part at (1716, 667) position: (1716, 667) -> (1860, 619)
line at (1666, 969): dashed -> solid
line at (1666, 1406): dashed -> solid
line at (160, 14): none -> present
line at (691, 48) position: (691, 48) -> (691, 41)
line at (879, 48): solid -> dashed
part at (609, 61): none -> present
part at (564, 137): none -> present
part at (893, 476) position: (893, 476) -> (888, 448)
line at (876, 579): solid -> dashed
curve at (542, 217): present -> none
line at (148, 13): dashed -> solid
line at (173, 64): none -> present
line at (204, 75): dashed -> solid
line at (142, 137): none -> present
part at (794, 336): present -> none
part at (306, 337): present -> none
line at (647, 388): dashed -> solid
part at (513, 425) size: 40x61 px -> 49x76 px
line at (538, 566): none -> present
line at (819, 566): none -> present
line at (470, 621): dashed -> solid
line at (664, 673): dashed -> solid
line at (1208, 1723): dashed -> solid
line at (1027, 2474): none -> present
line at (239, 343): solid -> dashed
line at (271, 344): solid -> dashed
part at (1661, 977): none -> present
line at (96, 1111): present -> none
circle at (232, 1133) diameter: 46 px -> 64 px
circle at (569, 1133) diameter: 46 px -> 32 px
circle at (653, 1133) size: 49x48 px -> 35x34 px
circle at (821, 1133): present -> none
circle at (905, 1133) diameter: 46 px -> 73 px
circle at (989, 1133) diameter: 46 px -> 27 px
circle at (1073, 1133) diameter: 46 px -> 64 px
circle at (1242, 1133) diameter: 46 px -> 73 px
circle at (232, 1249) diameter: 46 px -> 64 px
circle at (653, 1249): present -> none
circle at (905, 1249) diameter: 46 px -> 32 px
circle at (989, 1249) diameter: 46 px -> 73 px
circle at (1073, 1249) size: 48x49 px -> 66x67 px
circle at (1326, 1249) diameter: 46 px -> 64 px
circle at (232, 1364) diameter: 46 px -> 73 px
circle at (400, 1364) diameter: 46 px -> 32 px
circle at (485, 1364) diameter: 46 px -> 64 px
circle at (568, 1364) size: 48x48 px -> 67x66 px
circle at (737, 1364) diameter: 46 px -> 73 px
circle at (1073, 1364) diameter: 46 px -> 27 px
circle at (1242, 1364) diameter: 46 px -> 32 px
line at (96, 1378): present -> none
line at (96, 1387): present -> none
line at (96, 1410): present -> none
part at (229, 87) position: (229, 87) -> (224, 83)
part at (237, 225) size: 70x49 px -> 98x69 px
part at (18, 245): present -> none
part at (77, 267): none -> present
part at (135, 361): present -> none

» YOUR OBJECTIVE
Reproduce every line of the records above, character for character and in the same order.

» EXERCISE ANSWER
part at (1716, 667) position: (1716, 667) -> (1860, 619)
line at (1666, 969): dashed -> solid
line at (1666, 1406): dashed -> solid
line at (160, 14): none -> present
line at (691, 48) position: (691, 48) -> (691, 41)
line at (879, 48): solid -> dashed
part at (609, 61): none -> present
part at (564, 137): none -> present
part at (893, 476) position: (893, 476) -> (888, 448)
line at (876, 579): solid -> dashed
curve at (542, 217): present -> none
line at (148, 13): dashed -> solid
line at (173, 64): none -> present
line at (204, 75): dashed -> solid
line at (142, 137): none -> present
part at (794, 336): present -> none
part at (306, 337): present -> none
line at (647, 388): dashed -> solid
part at (513, 425) size: 40x61 px -> 49x76 px
line at (538, 566): none -> present
line at (819, 566): none -> present
line at (470, 621): dashed -> solid
line at (664, 673): dashed -> solid
line at (1208, 1723): dashed -> solid
line at (1027, 2474): none -> present
line at (239, 343): solid -> dashed
line at (271, 344): solid -> dashed
part at (1661, 977): none -> present
line at (96, 1111): present -> none
circle at (232, 1133) diameter: 46 px -> 64 px
circle at (569, 1133) diameter: 46 px -> 32 px
circle at (653, 1133) size: 49x48 px -> 35x34 px
circle at (821, 1133): present -> none
circle at (905, 1133) diameter: 46 px -> 73 px
circle at (989, 1133) diameter: 46 px -> 27 px
circle at (1073, 1133) diameter: 46 px -> 64 px
circle at (1242, 1133) diameter: 46 px -> 73 px
circle at (232, 1249) diameter: 46 px -> 64 px
circle at (653, 1249): present -> none
circle at (905, 1249) diameter: 46 px -> 32 px
circle at (989, 1249) diameter: 46 px -> 73 px
circle at (1073, 1249) size: 48x49 px -> 66x67 px
circle at (1326, 1249) diameter: 46 px -> 64 px
circle at (232, 1364) diameter: 46 px -> 73 px
circle at (400, 1364) diameter: 46 px -> 32 px
circle at (485, 1364) diameter: 46 px -> 64 px
circle at (568, 1364) size: 48x48 px -> 67x66 px
circle at (737, 1364) diameter: 46 px -> 73 px
circle at (1073, 1364) diameter: 46 px -> 27 px
circle at (1242, 1364) diameter: 46 px -> 32 px
line at (96, 1378): present -> none
line at (96, 1387): present -> none
line at (96, 1410): present -> none
part at (229, 87) position: (229, 87) -> (224, 83)
part at (237, 225) size: 70x49 px -> 98x69 px
part at (18, 245): present -> none
part at (77, 267): none -> present
part at (135, 361): present -> none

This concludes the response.